Drugs: Some Structural Issues

Binding Forces in Drug-Receptor Interactions

  • Three major types of chemical forces/bonds:

    • Covalent--very strong

      • Frequently, a covalent bond is described as essentially "irreversible" under biological conditions. The term "irreversible" is in fact in quotes because all reactions are reversible.  However, once a covalent bond is formed, the resulting structure is typically extremely stable and although the reverse reaction occurs its occurrence may be highly improbable.

      • Examples:

        • A covalent bond is formed between the activated form of phenoxybenzamine (Dibenzyline) (a receptor antagonist) and the alpha adrenergic-receptor.

          •  The covalent interaction explains the drug's long duration of action.

          •  To overcome the alpha-adrenergic receptor blockade, new alpha receptor protein must be synthesized in the inhibited receptor internalized by the cell and degraded.  This process may take 48 hours.

        • Another example of drugs that interact covalently with their targets are the DNA-alkylating chemotherapy agents.

          •  These drugs are chemically highly reactive, forming covalent bonds with DNA functional groups

          •  Such covalently-modified DNA may be incompatible with successful tumor cell division.

### Information supplied
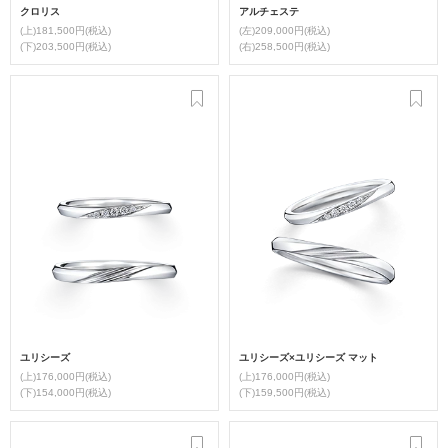
クロリス
アルチェステ
(上)181,500円(税込)
(左)209,000円(税込)
(下)203,500円(税込)
(右)258,500円(税込)
ユリシーズ
ユリシーズ×ユリシーズ マット
(上)176,000円(税込)
(上)176,000円(税込)
(下)154,000円(税込)
(下)159,500円(税込)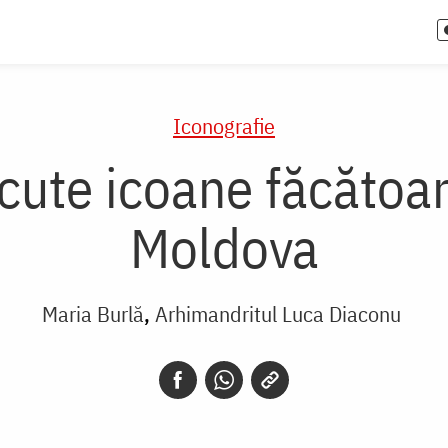
Iconografie
cute icoane făcătoar
Moldova
Maria Burlă
Arhimandritul Luca Diaconu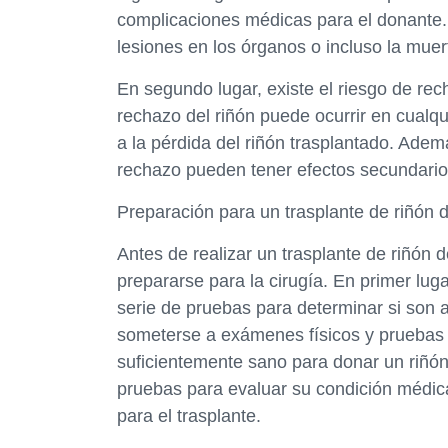
complicaciones médicas para el donante. 
lesiones en los órganos o incluso la muer
En segundo lugar, existe el riesgo de rech
rechazo del riñón puede ocurrir en cualq
a la pérdida del riñón trasplantado. Ade
rechazo pueden tener efectos secundario
Preparación para un trasplante de riñón 
Antes de realizar un trasplante de riñón
prepararse para la cirugía. En primer lu
serie de pruebas para determinar si son 
someterse a exámenes físicos y pruebas 
suficientemente sano para donar un riñón
pruebas para evaluar su condición médic
para el trasplante.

### Task details
Reproduce the full text on binding forces in drug-receptor interactions word for word, from its title to its last line.

### Written answer
Drugs: Some Structural Issues

Binding Forces in Drug-Receptor Interactions

  • Three major types of chemical forces/bonds:

    • Covalent--very strong

      • Frequently, a covalent bond is described as essentially "irreversible" under biological conditions. The term "irreversible" is in fact in quotes because all reactions are reversible.  However, once a covalent bond is formed, the resulting structure is typically extremely stable and although the reverse reaction occurs its occurrence may be highly improbable.

      • Examples:

        • A covalent bond is formed between the activated form of phenoxybenzamine (Dibenzyline) (a receptor antagonist) and the alpha adrenergic-receptor.

          •  The covalent interaction explains the drug's long duration of action.

          •  To overcome the alpha-adrenergic receptor blockade, new alpha receptor protein must be synthesized in the inhibited receptor internalized by the cell and degraded.  This process may take 48 hours.

        • Another example of drugs that interact covalently with their targets are the DNA-alkylating chemotherapy agents.

          •  These drugs are chemically highly reactive, forming covalent bonds with DNA functional groups

          •  Such covalently-modified DNA may be incompatible with successful tumor cell division.